As marketers, we understand the importance of consistent messaging; however, for ethical consumers, it goes beyond words and takes aim at consistent commitments. This savvy segment looks for businesses who address the long-term nature of sustainability with lasting investments and legacy programs. In fact, the Unilever Sustainable Living Plan is much more than its name suggests, actually representing an overall long-term corporate strategy. Plus, ethical consumers are looking for whether your environmental commitments align with other areas of your business. For instance, if your business relies heavily on transportation, this should be addressed with commitments in this area.

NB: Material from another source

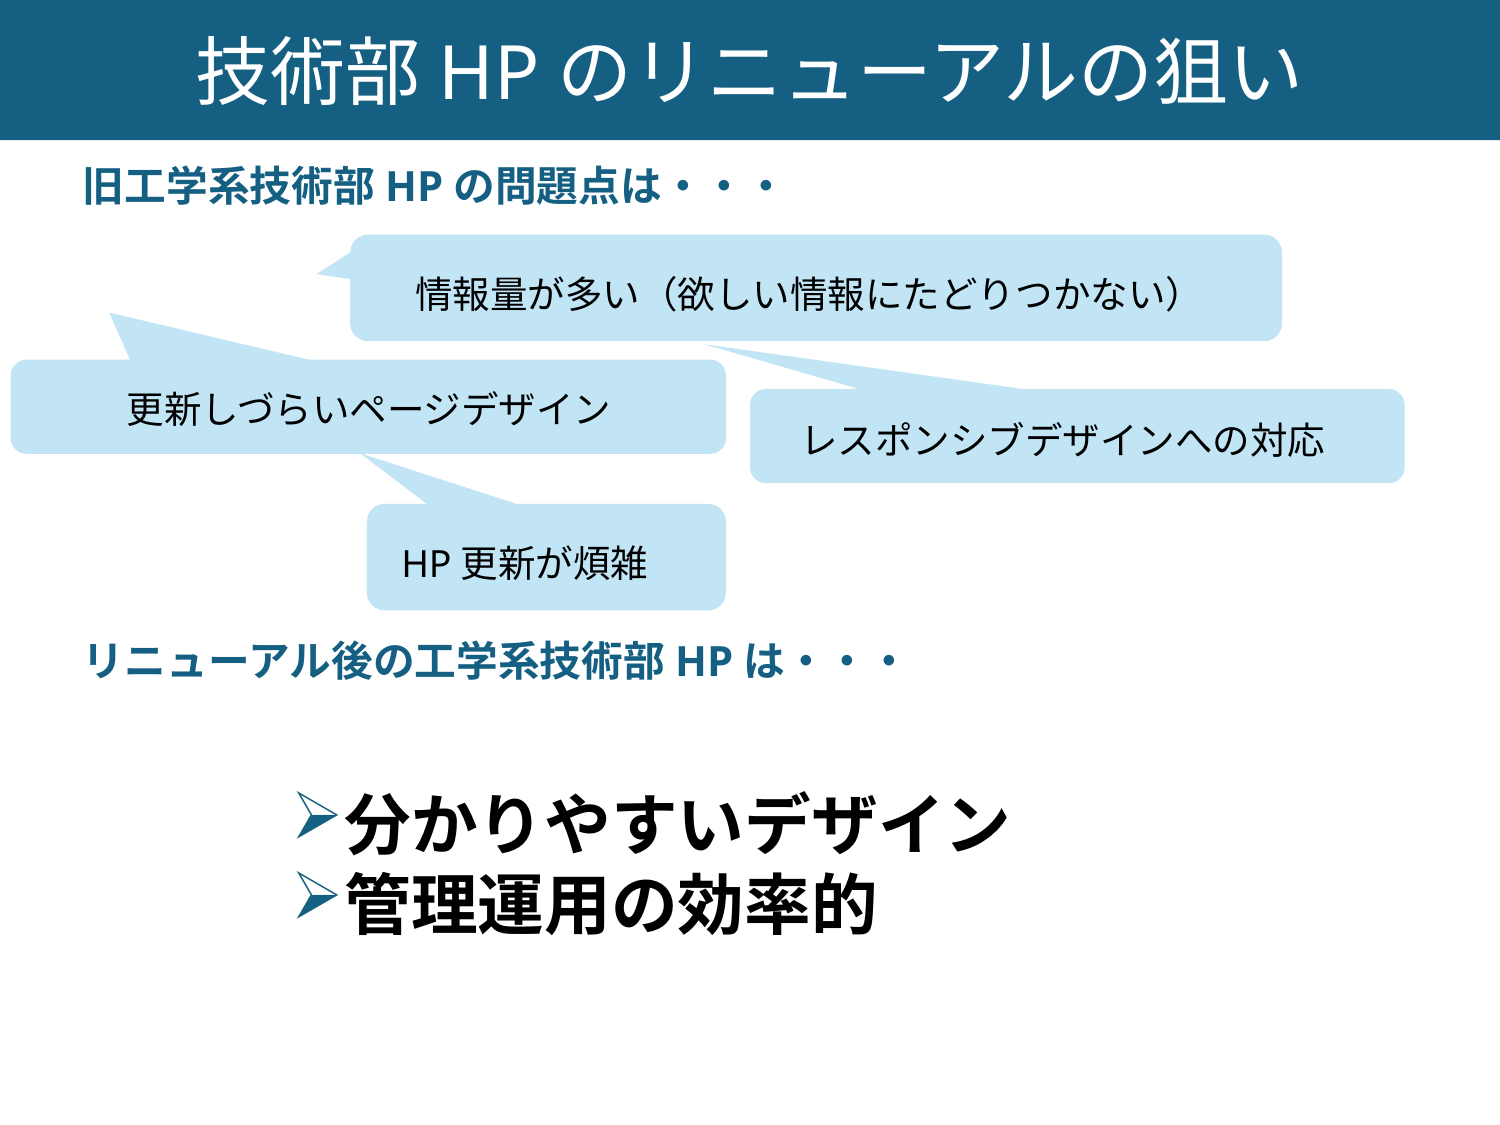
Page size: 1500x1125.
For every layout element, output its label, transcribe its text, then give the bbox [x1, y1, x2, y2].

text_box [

Lastly, a tip that can be easily overlooked:
It’s important to remember that sustainability isn’t a one-size fits all proposition. Leadership in this arena can be interpreted in many ways. Focus on what makes the most sense for your business; this can mean being a trailblazer in your industry or leading your community. For instance, in an effort to provide a model for other businesses to reduce the full impact of their energy use and play an active role in building sustainable cities, TD Bank Group recently addressed 100% of their energy footprint for its Vancouver branches and a portion of its business-related travel in Vancouver with a first-of-a-kind green energy solution through Bullfrog Power. The hope is that other businesses, regardless of size or scope, can look to this model to inspire their own actions in support of the transition to a low-carbon economy.
With the mainstreaming of climate change and environmental concerns, the ethical consumer is here to stay. According to Havas Worldwide’s Project Superbrand study, 75% of consumers believe that it is important for a company to express a vision of a better world. Transparency, sustainability and a purpose beyond profit are now default expectations for how businesses and brands are presumed to operate. Businesses have an integral role to play in the transition to this new economy. I encourage you to embrace the sustainability challenge and identify ways to integrate commitments into your business strategy. As marketers, we know that evolving with the needs of our customers is critical to long-term success.